La razionalità di Sen nell’osservare questo tipo di fenomeni, esercitata intrecciando un approccio scientifico multidisciplinare all’analisi dei casi della sua stessa biografia, ci restituisce un’idea di identità come scelta, e quindi come responsabilità, individuale e collettiva attenta alle possibilità ma anche ai limiti. «La fattibilità, nel caso delle identità, dipenderà dalle caratteristiche individuali e dalle circostanze che determinano le possibilità alternative che ci sono aperte. Ma tutto ciò non ha niente di particolare. Non è altro che il contesto in cui ogni scelta, in qualsiasi campo, si trova a operare» (p.7).
«Se la scelta è possibile – scrive a p. 11 – ma si dà per scontato che non lo sia, l’uso della ragione può essere sostituito dall’accettazione acritica di un comportamento conformista, anche il più repellente». La domanda che potremmo farci a questo punto è piuttosto sulle condizioni che favoriscono la realizzazione di percorsi di scelta. Sen da questo punto di vista si limita alla descrizione del fenomeno, lo intreccia a quello della democrazia e del discorso pubblico, non approfondisce mai, però, le piste possibili di intervento.

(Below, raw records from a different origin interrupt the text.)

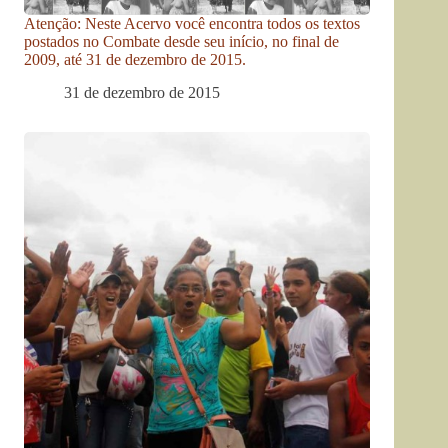
Atenção: Neste Acervo você encontra todos os textos
postados no Combate desde seu início, no final de
2009, até 31 de dezembro de 2015.
31 de dezembro de 2015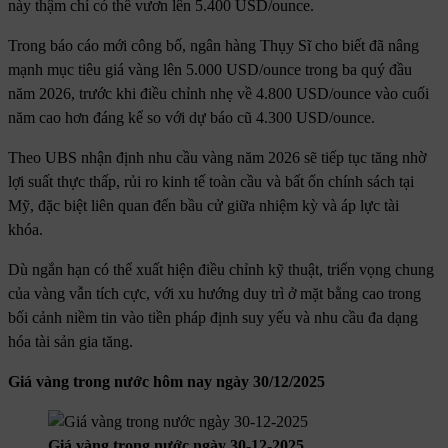
này thậm chí có thể vươn lên 5.400 USD/ounce.
Trong báo cáo mới công bố, ngân hàng Thụy Sĩ cho biết đã nâng
mạnh mục tiêu giá vàng lên 5.000 USD/ounce trong ba quý đầu
năm 2026, trước khi điều chỉnh nhẹ về 4.800 USD/ounce vào cuối
năm cao hơn đáng kể so với dự báo cũ 4.300 USD/ounce.
Theo UBS nhận định nhu cầu vàng năm 2026 sẽ tiếp tục tăng nhờ
lợi suất thực thấp, rủi ro kinh tế toàn cầu và bất ổn chính sách tại
Mỹ, đặc biệt liên quan đến bầu cử giữa nhiệm kỳ và áp lực tài
khóa.
Dù ngắn hạn có thể xuất hiện điều chỉnh kỹ thuật, triển vọng chung
của vàng vẫn tích cực, với xu hướng duy trì ở mặt bằng cao trong
bối cảnh niềm tin vào tiền pháp định suy yếu và nhu cầu đa dạng
hóa tài sản gia tăng.
Giá vàng trong nước hôm nay ngày 30/12/2025
Giá vàng trong nước ngày 30-12-2025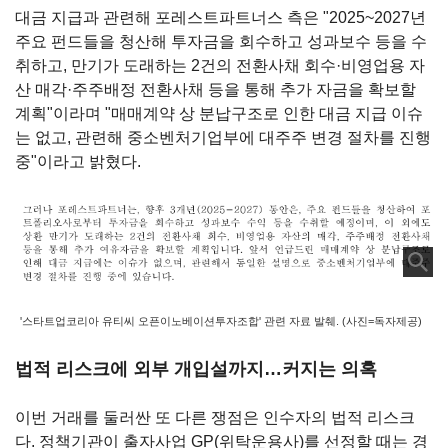
대금 지급과 관련해 포레스트파트너스 측은 "2025~2027년
주요 펀드들을 청산해 투자금을 회수하고 성과보수 등을 수
취하고, 만기가 도래하는 2건의 전환사채 회수·비영업용 자
산 매각·주주배정 전환사채 등을 통해 추가 자금을 확보할
계획"이라며 "매매계약 상 분납구조로 인한 대금 지급 이슈
는 없고, 관련해 중소벤처기업부에 대주주 변경 절차를 진행
중"이라고 밝혔다.
'스타트업코리아 유티씨 오픈이노베이션투자조합' 관련 자료 발췌. (사진=독자제공)
법적 리스크에 외부 개입설까지…커지는 의혹
이번 거래를 둘러싼 또 다른 쟁점은 인수자의 법적 리스크
다. 정책기관이 출자사업 GP(위탁운용사)를 선정할 때는 경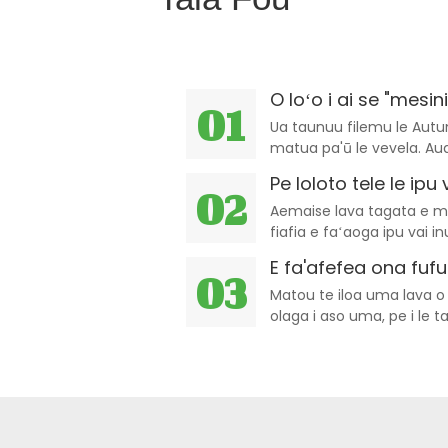
O loʻo i ai se "mesinia
01
Ua taunuu filemu le Autumn. Ina ua uma timuga e lua o le ta
matua
Pe loloto tele le ipu 
02
Aemaise lava tagata e m
fiafia e faʻaoga ipu vai in
le ala.
E fa'afefea ona fuful
03
Matou te iloa uma lava o
olaga i aso uma, pe i le 
ona latou maua ai se vev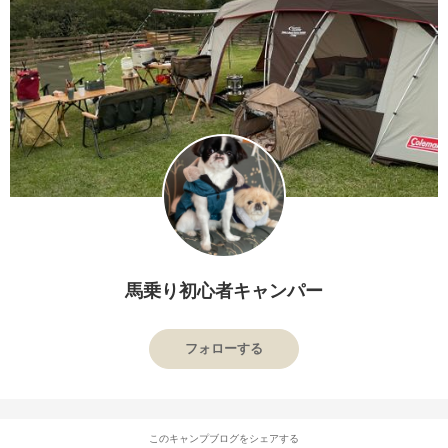
馬乗り初心者キャンパー
フォローする
このキャンプブログをシェアする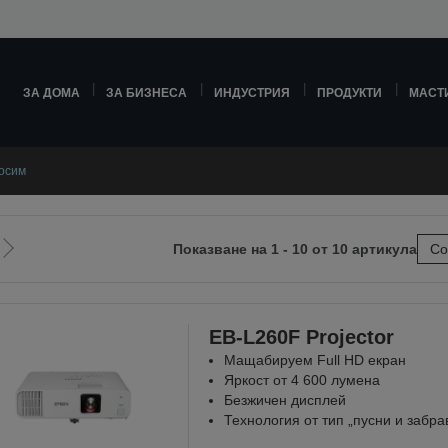
ЗА ДОМА
ЗА БИЗНЕСА
ИНДУСТРИЯ
ПРОДУКТИ
МАСТ
осим
Показване на 1 - 10 от 10 артикула
Со
Отиди
на
ната
следващата
EB-L260F Projector
Мащабируем Full HD екран
Яркост от 4 600 лумена
Безжичен дисплей
Технология от тип „пусни и забра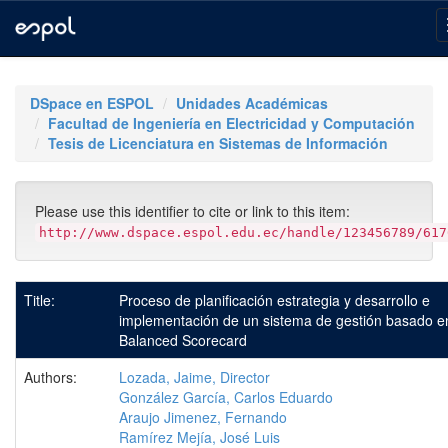
Skip
navigation
DSpace en ESPOL
Unidades Académicas
Facultad de Ingeniería en Electricidad y Computación
Tesis de Licenciatura en Sistemas de Información
Please use this identifier to cite or link to this item:
http://www.dspace.espol.edu.ec/handle/123456789/617
Title:
Proceso de planificación estrategia y desarrollo e
implementación de un sistema de gestión basado en
Balanced Scorecard
Authors:
Lozada, Jaime, Director
González García, Carlos Eduardo
Araujo Jimenez, Fernando
Ramírez Mejía, José Luis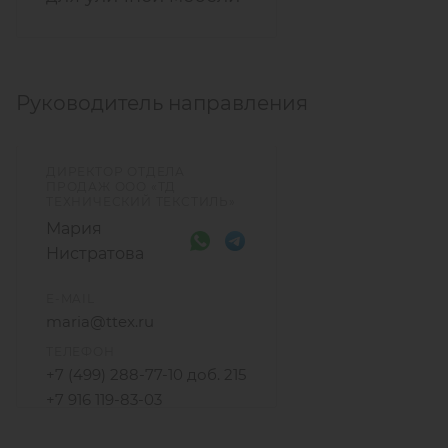
Руководитель направления
ДИРЕКТОР ОТДЕЛА
ПРОДАЖ ООО «ТД
ТЕХНИЧЕСКИЙ ТЕКСТИЛЬ»
Мария
Нистратова
E-MAIL
maria@ttex.ru
ТЕЛЕФОН
+7 (499) 288-77-10 доб. 215
+7 916 119-83-03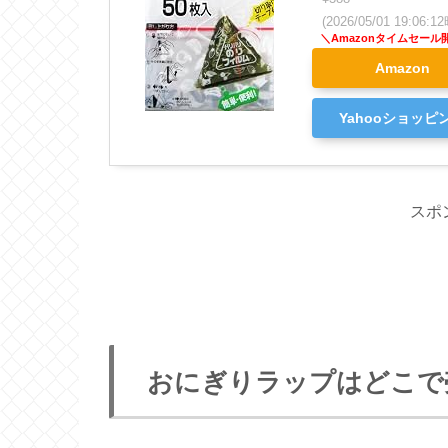
(2026/05/01 19:06
Amazon
Yahooショッピ
スポ
おにぎりラップはどこで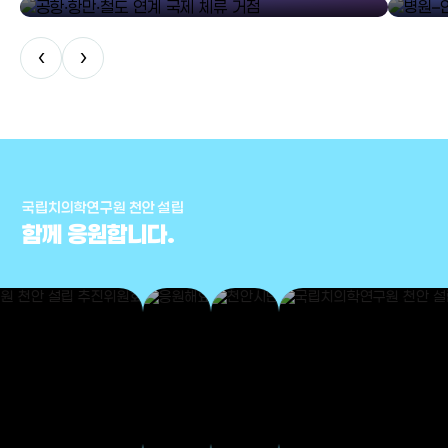
‹
›
국립치의학연구원 천안 설립
함께 응원합니다.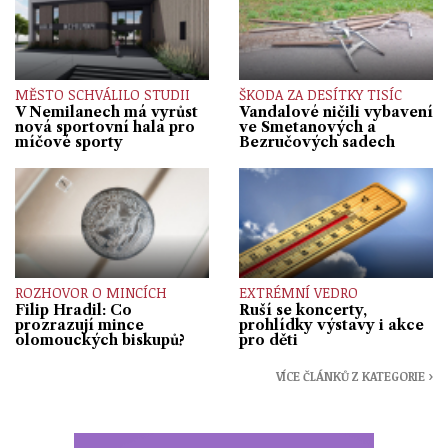
MĚSTO SCHVÁLILO STUDII
ŠKODA ZA DESÍTKY TISÍC
V Nemilanech má vyrůst
Vandalové ničili vybavení
nová sportovní hala pro
ve Smetanových a
míčové sporty
Bezručových sadech
ROZHOVOR O MINCÍCH
EXTRÉMNÍ VEDRO
Filip Hradil: Co
Ruší se koncerty,
prozrazují mince
prohlídky výstavy i akce
olomouckých biskupů?
pro děti
VÍCE ČLÁNKŮ Z KATEGORIE ›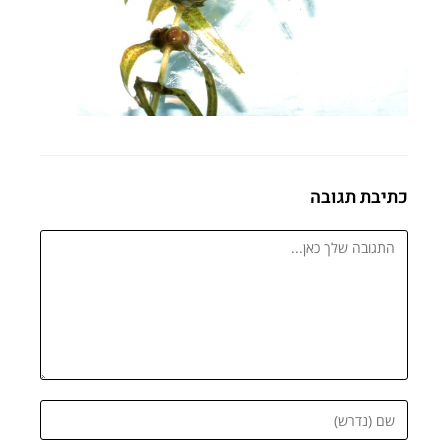
כתיבת תגובה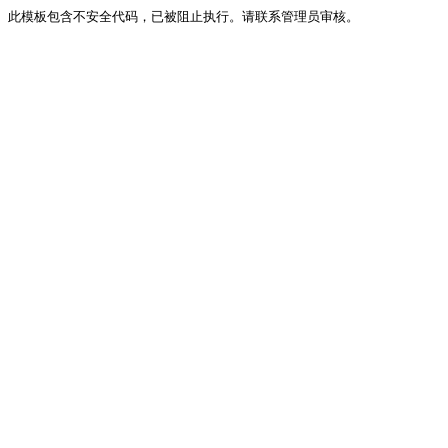
此模板包含不安全代码，已被阻止执行。请联系管理员审核。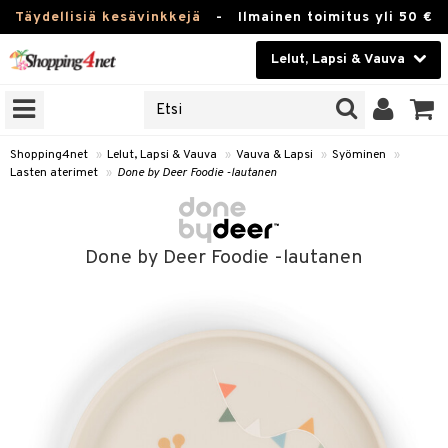
Täydellisiä kesävinkkejä
-
Ilmainen toimitus yli 50 €
Lelut, Lapsi & Vauva
ERKKEJÄ
Kauneudenhoito
JAT
UOTTEITA
Piilolinssit
Shopping4net
»
Lelut, Lapsi & Vauva
»
Vauva & Lapsi
»
Syöminen
»
Lasten aterimet
»
Done by Deer Foodie -lautanen
Luontaistuotteet
u
Apteekki
lumateriaalit
Done by Deer Foodie -lautanen
atteet
lusetti
lukirjat
Fitness
pi
kirjat
t
Koti & Sisustus
gingsit
ut
rvikkeet
rjat
atteet & Sukat
lelut
Lelut, Lapsi & Vauva
luvaha
pelit
vot
Tuotemerkkejä
oradat
ja maalaa
et
t
alaa
Kampanjat
ot
 Real
Lapsi
otteet
it
lentereita
alaa
elit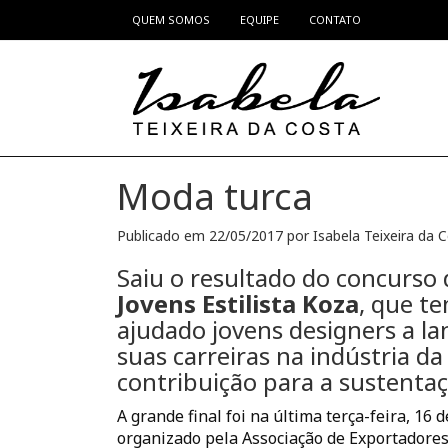
QUEM SOMOS
EQUIPE
CONTATO
Pular para o conteúdo
Moda turca
Publicado em
22/05/2017
por
Isabela Teixeira da 
Saiu o resultado do concurso 
J
ovens Estilista Koza
, que t
ajudado jovens designers a la
suas carreiras na indústria da
contribuição para a sustentaç
A grande final foi na última terça-feira, 1
organizado pela Associação de Exportadores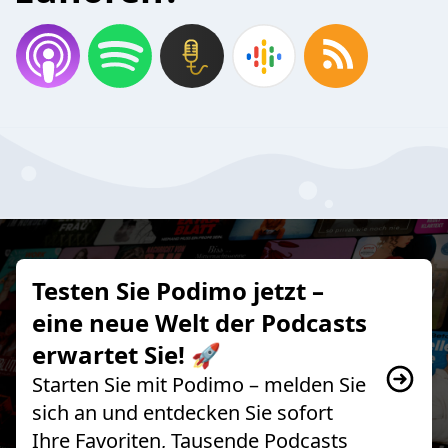
Testen Sie Podimo jetzt –
eine neue Welt der Podcasts
erwartet Sie! 🚀
Starten Sie mit Podimo – melden Sie
sich an und entdecken Sie sofort
Ihre Favoriten, Tausende Podcasts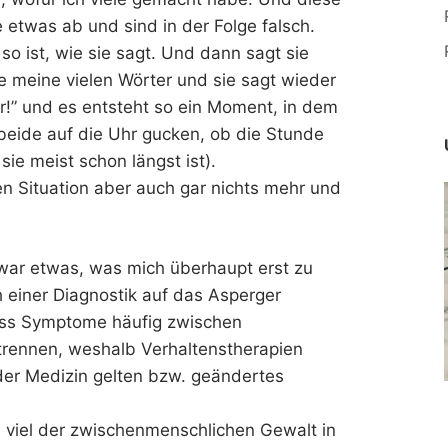
 etwas ab und sind in der Folge falsch.
so ist, wie sie sagt. Und dann sagt sie
e meine vielen Wörter und sie sagt wieder
rr!” und es entsteht so ein Moment, in dem
eide auf die Uhr gucken, ob die Stunde
sie meist schon längst ist).
n Situation aber auch gar nichts mehr und
ar etwas, was mich überhaupt erst zu
iner Diagnostik auf das Asperger
ass Symptome häufig zwischen
trennen, weshalb Verhaltenstherapien
 der Medizin gelten bzw. geändertes
 viel der zwischenmenschlichen Gewalt in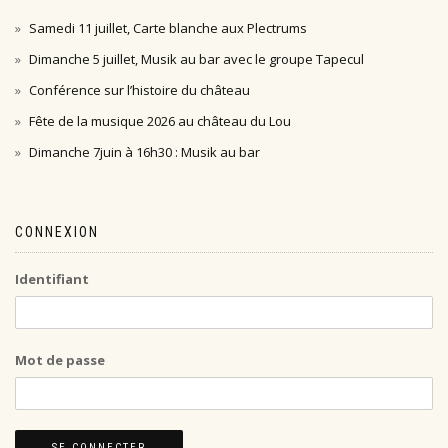
Samedi 11 juillet, Carte blanche aux Plectrums
Dimanche 5 juillet, Musik au bar avec le groupe Tapecul
Conférence sur l’histoire du château
Fête de la musique 2026 au château du Lou
Dimanche 7juin à 16h30 : Musik au bar
CONNEXION
Identifiant
Mot de passe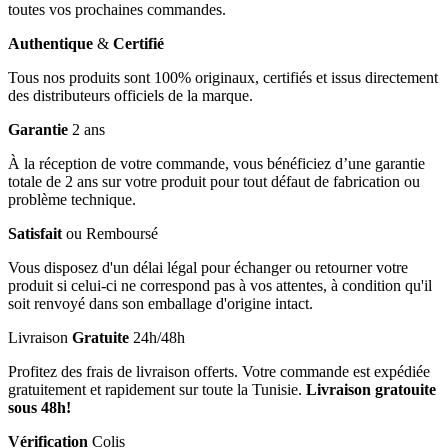
toutes vos prochaines commandes.
Authentique
&
Certifié
Tous nos produits sont 100% originaux, certifiés et issus directement
des distributeurs officiels de la marque.
Garantie
2 ans
À la réception de votre commande, vous bénéficiez d’une garantie
totale de 2 ans sur votre produit pour tout défaut de fabrication ou
problème technique.
Satisfait
ou Remboursé
Vous disposez d'un délai légal pour échanger ou retourner votre
produit si celui-ci ne correspond pas à vos attentes, à condition qu'il
soit renvoyé dans son emballage d'origine intact.
Livraison
Gratuite
24h/48h
Profitez des frais de livraison offerts. Votre commande est expédiée
gratuitement et rapidement sur toute la Tunisie.
Livraison gratouite
sous 48h!
Vérification
Colis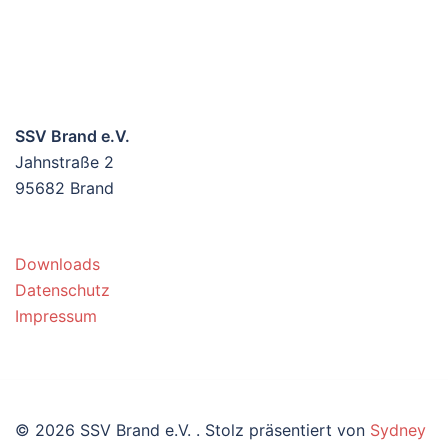
SSV Brand e.V.
Jahnstraße 2
95682 Brand
Downloads
Datenschutz
Impressum
© 2026 SSV Brand e.V. . Stolz präsentiert von
Sydney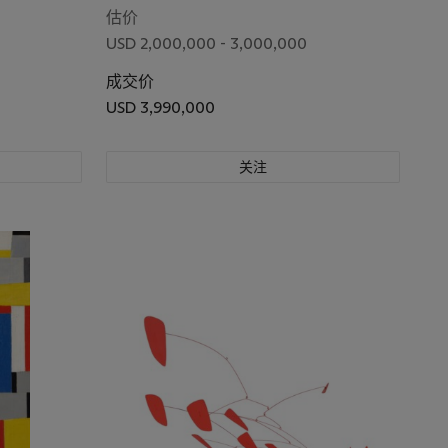
估价
USD 2,000,000 - 3,000,000
成交价
USD 3,990,000
关注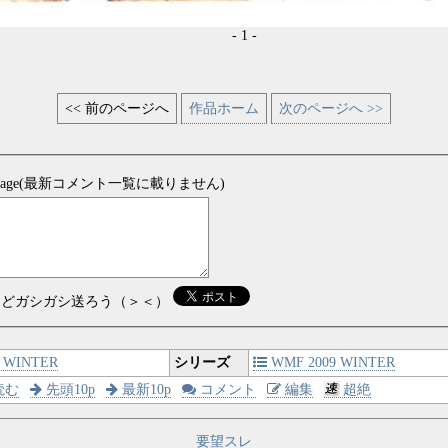
- 1 -
<< 前のページへ
作品ホーム
次のページへ >>
sage(最新コメント一覧に載りません)
などガシガシ送ろう（＞＜）
WINTER
シリーズ
WMF 2009 WINTER
読む
先頭10p
最新10p
コメント
編集
超絶
要望スレ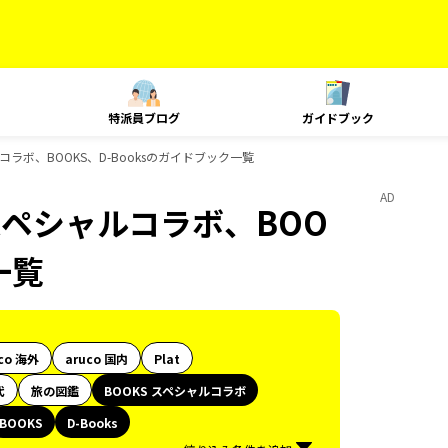
特派員ブログ
ガイドブック
ルコラボ、BOOKS、D-Booksのガイドブック一覧
AD
 スペシャルコラボ、BOO
一覧
co 海外
aruco 国内
Plat
代
旅の図鑑
BOOKS スペシャルコラボ
BOOKS
D-Books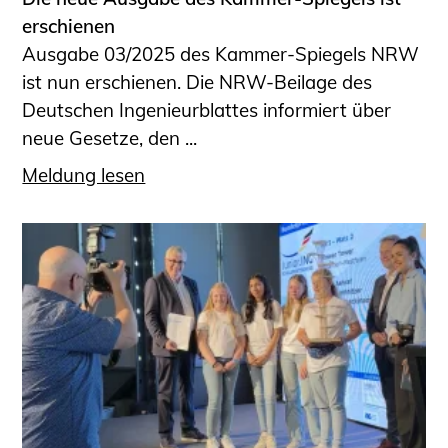
erschienen
Ausgabe 03/2025 des Kammer-Spiegels NRW
ist nun erschienen. Die NRW-Beilage des
Deutschen Ingenieurblattes informiert über
neue Gesetze, den ...
Meldung lesen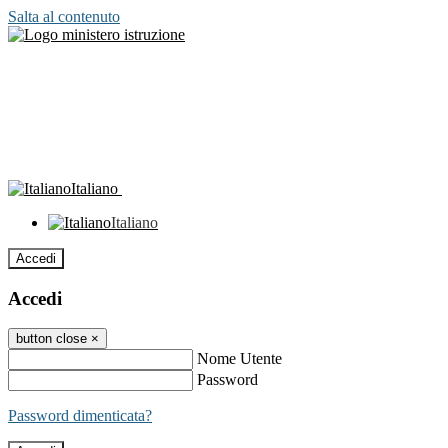
Salta al contenuto
Italiano
Italiano
Accedi
Accedi
button close
×
Nome Utente
Password
Password dimenticata?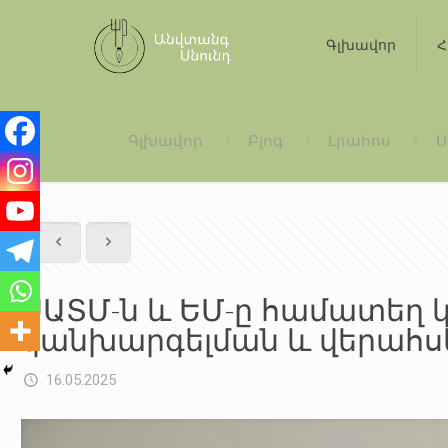
Գլխավոր
Հ
Գլխավոր
Բլոգ
Լրահոս
Ս
ՍԱՏՄ-ն և ԵՄ-ը համատեղ 
կանխարգելման և վերահս
16.05.2025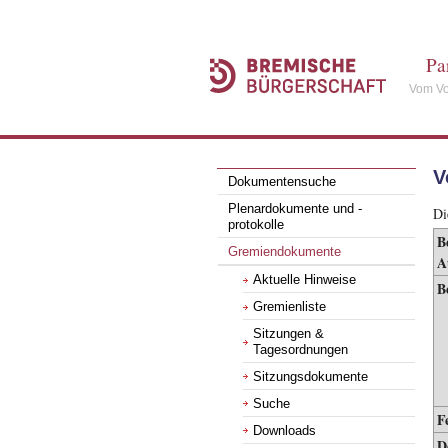
Pa
Vom Vo
V
Dokumentensuche
Plenardokumente und -
Di
protokolle
B
Gremiendokumente
A
Aktuelle Hinweise
B
Gremienliste
Sitzungen &
Tagesordnungen
Sitzungsdokumente
Suche
F
Downloads
D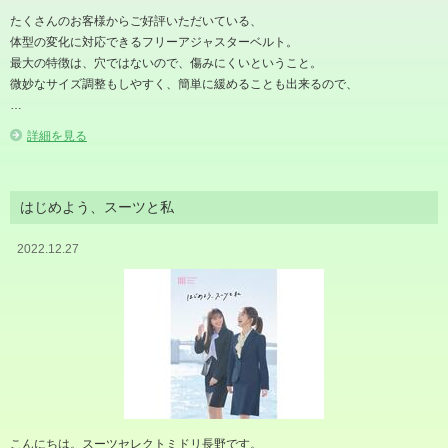
たくさんのお客様からご好評いただいている、
体型の変化に対応できるフリーアジャスターベルト。
最大の特徴は、穴ではないので、傷みにくいということ。
微妙なサイズ調整もしやすく、簡単に緩めることも出来るので、
…
詳細を見る
はじめよう、スーツと私
2022.12.27
こんにちは。スーツセレクトミドリ長野です。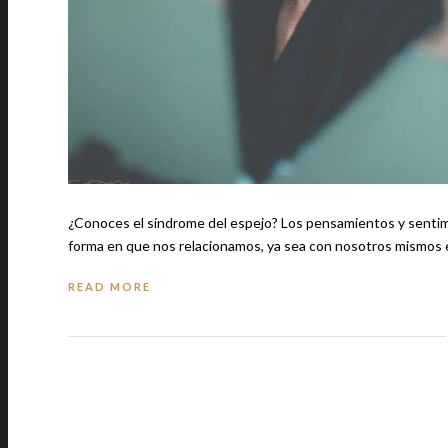
¿Conoces el síndrome del espejo? Los pensamientos y sentimientos que tenemos al vernos reflejados en el espejo pueden afectar la
forma en que nos relacionamos, ya sea con nosotros mismos 
READ MORE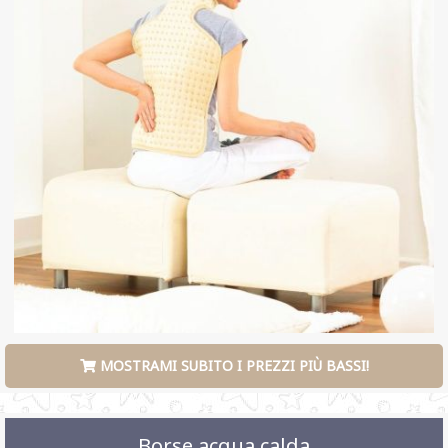
MOSTRAMI SUBITO I PREZZI PIÙ BASSI!
Borse acqua calda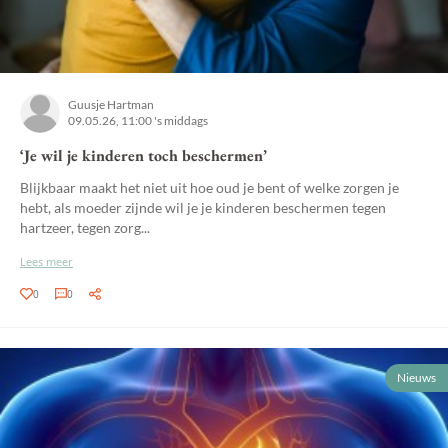
Guusje Hartman
09.05.26, 11:00 's middags
‘Je wil je kinderen toch beschermen’
Blijkbaar maakt het niet uit hoe oud je bent of welke zorgen je
hebt, als moeder zijnde wil je je kinderen beschermen tegen
hartzeer, tegen zorg...
Lees meer
0
0
Nieuws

Si limita a indicare la via della partecipazione, anche in forme che possono essere poco condivisibili, dal suo punto di vista, ma che contribuiscono alla costruzione di una «identità globale» senza cancellare «le altre fedeltà» (p. 188), scrive nell’ultimo paragrafo, intitolato significativamente: “Un mondo possibile”. Viviamo infatti in un contesto che favorisce le scelte conformiste, ma queste non possono dipendere solo dalla presenza di élite («istigatori», p. 178) che promuovendo analisi finalizzate a separare, isolare e semplificare, producono la violenza come conseguenza diretta. Il problema è piuttosto quello della mancanza di uno spazio di «discussione pubblica» che le moderne democrazie, con il processo di riduzione alla loro dimensione procedurale, hanno finito per annullare.
L’altra pista indicata e approfondita in altri lavori è quella del sapere e della conoscenza come valore non solo economico, ma come contributo nella ricerca di possibilità inedite di scelta.
Per tutto questo risulta fondamentale il ruolo della politica: contribuire a trasformare, a inventare il futuro, non ad accontentarsi del presente. Per quello basta una buona amministrazione della burocrazia.